(Stored records)
+ + + + +
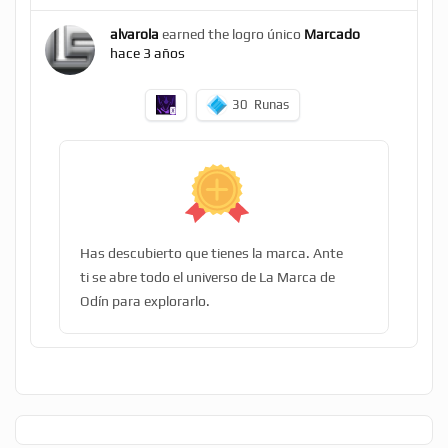
alvarola
earned the logro único
Marcado
hace 3 años
30
Runas
Has descubierto que tienes la marca. Ante
ti se abre todo el universo de La Marca de
Odín para explorarlo.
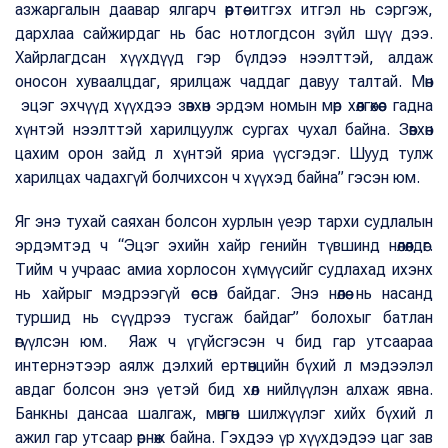
азжаргалын даавар ялгарч өөртөө итгэх итгэл нь сэргэж,
дархлаа сайжирдаг нь бас нотлогдсон зүйл шүү дээ.
Хайрлагдсан хүүхдүүд гэр бүлдээ нээлттэй, алдаж
оносон хуваалцдаг, ярилцаж чаддаг давуу талтай. Мөн
эцэг эхчүүд хүүхдээ зөвхөн эрдэм номын мөр хөөлгөхөөс гадна
хүнтэй нээлттэй харилцуулж сургах чухал байна. Зөвхөн
цахим орон зайд л хүнтэй яриа үүсгэдэг. Шууд тулж
харилцах чадахгүй болчихсон ч хүүхэд байна” гэсэн юм.
Яг энэ т
ухай саяхан болсон хурлын үеэр тархи судлалын
эрдэмтэд ч “Эцэг эхийн хайр генийн түвшинд нөлөөлдөг.
Тийм ч учраас амиа хорлосон хүмүүсийг судлахад ихэнх
нь хайрыг мэдрээгүй өссөн байдаг. Энэ нөлөө нь насанд
туршид нь сүүдрээ тусгаж байдаг” болохыг батлан
өгүүлсэн юм. Яаж ч үгүйсгэсэн ч бид гар утсаараа
интернэтээр аялж дэлхий ертөнцийн бүхий л мэдээлэл
авдаг болсон энэ үетэй бид хөл нийлүүлэн алхаж явна.
Банкны дансаа шалгаж, мөнгөн шилжүүлэг хийх бүхий л
ажил гар утсаар өрнөж байна. Гэхдээ үр хүүхдэдээ цаг зав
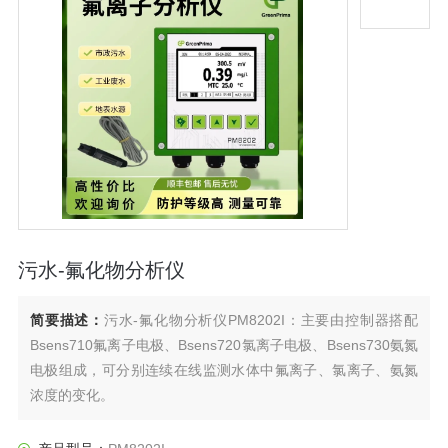
污水-氟化物分析仪
简要描述：
污水-氟化物分析仪PM8202I：主要由控制器搭配
Bsens710氟离子电极、Bsens720氯离子电极、Bsens730氨氮
电极组成，可分别连续在线监测水体中氟离子、氯离子、氨氮
浓度的变化。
+ + + + +
*BRIEF:*
Copy the text of the records from their start through the line containing "Odín para explorarlo.", keeping both ends. Leave out the pictures.

*SOLUTION:*
alvarola
earned the logro único
Marcado
hace 3 años
30
Runas
Has descubierto que tienes la marca. Ante
ti se abre todo el universo de La Marca de
Odín para explorarlo.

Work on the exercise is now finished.